Dengan demikian, manusia dapat mengembangkan ilmu pengetahuan dan teknologi (iptek). Lalu dengan iptek itu,
mereka dapat melakukan berbagai upaya untuk memperkecil kemungkinan risiko yang dialaminya akibat bencana
alam itu, misalnya dengan melakukan evakuasi setelah memprediksi akan terjadi gempa vulkanik.
Berbeda dengan itu, bencana alam yang disebabkan ulah manusia bisa terjadi, antara lain, karena kesadaran
hukum dan moral mereka yang rendah atau oleh keterbatasan pengetahuan manusia itu sendiri.
Keterbatasan atau kelemahan pengetahuan manusia dapat mengakibatkan kesalahan dalam mengelola alam
yang bisa berujung pada bencana alam. Sementara kelemahan kesadaran hukum dan moral juga bisa
mengakibatkan manusia mengelola alam secara salah sehingga menimbulkan bencana. Contohnya, bencana asap
dari kebakaran hutan yang kita alami sekarang ini. Sebagian besar kebakaran hutan tersebut bukan diakibatkan
oleh kelemahan pengetahuan, tapi kelemahan kesadaran hukum dan moral. Dalam surat al-anfal ayat 25
disebutkan:
                   
            
Artinya: dan peliharalah dirimu dari pada siksaan yang tidak khusus menimpa orang-orang
yang zalim saja di antara kamu. dan ketahuilah bahwa Allah Amat keras siksaan-Nya.
Ayat tersebut semestinya menjadikan kita sadar dan mawas diri dengan perbuatan
zalim yang pada akhirnya akan menimbulkan bencana dan berakibat buruk pada diri kita
sendiri.

Makna ‘Idul Adha


Bagi Jalaluddin Rakhmat (1995), ibadah kurban mencerminkan dengan tegas pesan solidaritas sosial Islam,
mendekatkan diri kepada saudara-saudara kita yang kekurangan.

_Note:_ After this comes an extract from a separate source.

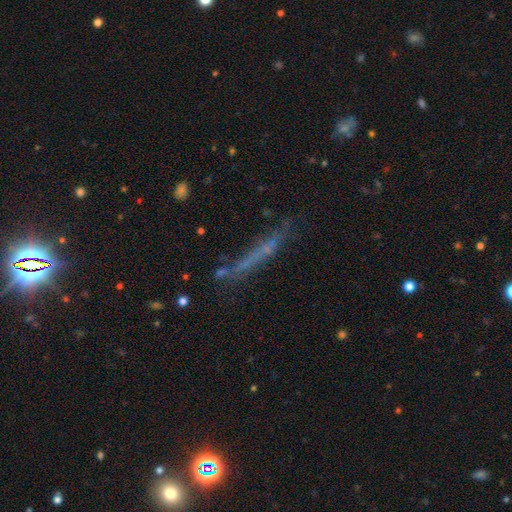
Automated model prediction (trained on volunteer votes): Smooth or featured? Predicted: smooth (p=0.41). Merging? Predicted: none (p=0.59).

Dengan berkurban, kita mendekatkan diri kepada
mereka yang fakir. Bila Anda memiliki kenikmatan, Anda wajib berbagi kenikmatan itu dengan orang lain. Bila
Anda puasa, Anda akan merasa lapar seperti mereka yang miskin. Ibadah kurban mengajak mereka yang
mustadh’afiin untuk merasakan kenyang seperti Anda.
Atas dasar spirit itu, peringatan Idul Adha dan ritus kurban memiliki tiga makna penting sekaligus.
Pertama, makna ketakwaan manusia atas perintah sang Khalik. Kurban adalah simbol penyerahan diri
manusia secara utuh kepada sang pencipta, sekalipun dalam bentuk pengurbanan seorang anak yang sangat kita
kasihi.
Kedua, makna sosial, di mana Rasulullah melarang kaum mukmin mendekati orang-orang yang memiliki
kelebihan rezeki, akan tetapi tidak menunaikan perintah kurban. Dalam konteks itu, Nabi bermaksud mendidik
umatnya agar memiliki kepekaan dan solidaritas tinggi terhadap sesama. Kurban adalah media ritual, selain zakat,
infak, dan sedekah yang disiapkan Islam untuk mengejewantahkan sikap kepekaaan sosial itu.
Ketiga, makna bahwa apa yang dikurbankan merupakan simbol dari sifat tamak dan kebinatangan yang ada
dalam diri manusia seperti rakus, ambisius, suka menindas dan menyerang, cenderung tidak menghargai hukum
dan norma-norma sosial menuju hidup yang hakiki.
Dengan jatuhnya perayaan ‘Idul Adha pasca bencana ini akan memberikan edukasi tersendiri bagi ummat muslim
Indonesia. melalui tiga hikmah tersebut disamping mempererat hubungan persaudaraan seluruh ummat dan
melepaskan sekat-sekat kelas masyarakat dan solidaritas sosial yang diwujudkan dalam bentuk zakat, infak,
shadaqah dan bantuan kemanusiaan kepada para korban bencana yang merupakan saudara setanah air kita.